For more than a decade, researchers have documented the fact that more people tend to die of heart-related disease around the Christmas and New Year’s holiday than at any other time of the year. But because the festive season coincides with the coldest months of the year, when people are more likely to develop cold- and flu-related health problems, it’s been hard for researchers to tease apart what’s actually behind it.
So researchers led by Josh Knight at the University of Melbourne decided to eliminate the weather variable. He and his team looked at 25 years of mortality data from New Zealand, where Christmas and New Year’s occurs during the summer season, to figure out what effect the holidays have on death rates from heart disease.
They found that even when Christmas occurs during warmer weather, deaths around the holiday season increased by around 4% compared to the average for the rest of year. The average age of people dying around this time is also slightly younger than that for the remainder of the year. That suggests that the holidays themselves might be contributing to increased mortality, independent of the effects of weather and health problems associated with colder temperatures.

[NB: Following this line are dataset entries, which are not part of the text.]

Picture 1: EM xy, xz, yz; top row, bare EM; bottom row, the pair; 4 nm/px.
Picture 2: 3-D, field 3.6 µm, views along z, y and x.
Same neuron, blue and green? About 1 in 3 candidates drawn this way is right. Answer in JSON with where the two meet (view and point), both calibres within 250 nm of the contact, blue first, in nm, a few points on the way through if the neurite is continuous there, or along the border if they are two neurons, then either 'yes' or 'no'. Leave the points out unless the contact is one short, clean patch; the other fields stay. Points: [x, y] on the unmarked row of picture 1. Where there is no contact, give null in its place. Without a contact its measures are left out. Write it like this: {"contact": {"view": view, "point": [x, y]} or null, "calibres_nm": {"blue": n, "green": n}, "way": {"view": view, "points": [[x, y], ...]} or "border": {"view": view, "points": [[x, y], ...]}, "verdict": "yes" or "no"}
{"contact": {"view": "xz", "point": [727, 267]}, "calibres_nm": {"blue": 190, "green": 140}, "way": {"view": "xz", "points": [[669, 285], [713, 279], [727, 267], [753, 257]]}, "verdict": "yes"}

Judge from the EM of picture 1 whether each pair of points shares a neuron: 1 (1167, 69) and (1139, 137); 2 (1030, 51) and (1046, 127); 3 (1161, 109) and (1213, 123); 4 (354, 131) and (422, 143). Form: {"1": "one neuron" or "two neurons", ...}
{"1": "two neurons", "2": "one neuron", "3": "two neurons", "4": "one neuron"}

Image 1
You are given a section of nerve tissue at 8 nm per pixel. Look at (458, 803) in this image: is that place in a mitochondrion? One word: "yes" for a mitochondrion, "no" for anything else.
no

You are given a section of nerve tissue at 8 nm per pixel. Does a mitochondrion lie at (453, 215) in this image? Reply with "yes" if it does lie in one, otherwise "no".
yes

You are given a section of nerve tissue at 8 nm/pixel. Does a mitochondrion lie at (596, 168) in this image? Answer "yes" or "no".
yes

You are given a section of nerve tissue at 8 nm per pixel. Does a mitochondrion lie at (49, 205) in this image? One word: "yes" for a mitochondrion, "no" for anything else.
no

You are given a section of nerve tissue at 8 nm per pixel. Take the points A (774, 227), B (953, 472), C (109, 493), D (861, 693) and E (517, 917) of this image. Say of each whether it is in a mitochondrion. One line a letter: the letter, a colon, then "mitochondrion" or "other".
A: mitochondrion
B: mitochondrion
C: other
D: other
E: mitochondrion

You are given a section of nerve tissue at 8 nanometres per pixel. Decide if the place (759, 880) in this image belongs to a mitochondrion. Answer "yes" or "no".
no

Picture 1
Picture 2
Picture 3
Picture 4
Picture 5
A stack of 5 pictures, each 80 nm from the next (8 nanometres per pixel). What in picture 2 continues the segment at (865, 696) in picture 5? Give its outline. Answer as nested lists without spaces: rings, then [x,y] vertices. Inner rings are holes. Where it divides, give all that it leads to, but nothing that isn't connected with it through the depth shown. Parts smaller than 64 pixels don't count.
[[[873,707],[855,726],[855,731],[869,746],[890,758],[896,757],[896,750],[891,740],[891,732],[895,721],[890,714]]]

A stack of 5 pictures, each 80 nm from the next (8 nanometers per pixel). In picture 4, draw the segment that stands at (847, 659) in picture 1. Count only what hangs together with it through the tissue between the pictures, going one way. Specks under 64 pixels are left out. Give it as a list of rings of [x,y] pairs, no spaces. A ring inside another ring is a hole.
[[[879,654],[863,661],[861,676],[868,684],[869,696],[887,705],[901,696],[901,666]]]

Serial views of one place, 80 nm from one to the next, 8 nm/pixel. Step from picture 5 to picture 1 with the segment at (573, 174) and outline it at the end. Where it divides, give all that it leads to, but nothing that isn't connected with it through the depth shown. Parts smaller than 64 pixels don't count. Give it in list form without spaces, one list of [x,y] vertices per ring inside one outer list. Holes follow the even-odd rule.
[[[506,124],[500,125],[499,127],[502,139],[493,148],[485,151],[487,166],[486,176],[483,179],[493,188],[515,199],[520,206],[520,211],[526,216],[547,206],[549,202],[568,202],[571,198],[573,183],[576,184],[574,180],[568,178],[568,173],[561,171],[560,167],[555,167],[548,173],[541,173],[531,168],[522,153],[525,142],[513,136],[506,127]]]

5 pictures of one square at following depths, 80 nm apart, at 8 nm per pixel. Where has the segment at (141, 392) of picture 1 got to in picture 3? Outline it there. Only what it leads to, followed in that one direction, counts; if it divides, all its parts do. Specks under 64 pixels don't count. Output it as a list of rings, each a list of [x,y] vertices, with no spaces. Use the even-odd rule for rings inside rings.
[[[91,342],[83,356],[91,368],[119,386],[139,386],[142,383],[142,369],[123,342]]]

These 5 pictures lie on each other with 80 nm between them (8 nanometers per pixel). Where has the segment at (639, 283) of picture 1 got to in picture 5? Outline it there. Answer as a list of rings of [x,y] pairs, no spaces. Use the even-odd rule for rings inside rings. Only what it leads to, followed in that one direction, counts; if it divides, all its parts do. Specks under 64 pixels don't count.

While this study didn’t ferret out the factors responsible, other studies have hinted at some possible culprits. The holidays are a stressful time for many, since family, social and financial obligations multiply, which can contribute to higher blood pressure and aggravation of heart disease risk factors. Richer foods that typically appear during the holidays, from sweets to meats, as well as the numerous opportunities to partake, may also play a role. Alcohol consumption also increases during the festive holiday season, which can contribute to health problems for some people.
There could also be some less obvious reasons for the spike in holiday heart deaths. Knight notes that many people travel more during this season, putting them in unfamiliar places where they might not seek medical care as quickly as they might if they are at home. And for people who are already ill, there may be what experts call a displacement of death — people who try to postpone death until this time in an effort to experience one more holiday season with family and friends.
Knight and his team stress that the findings are only a jumping off point for further research on what is actually causing the spike in deaths around Christmas; but at least the results hint that weather and cold temperatures might not be to blame.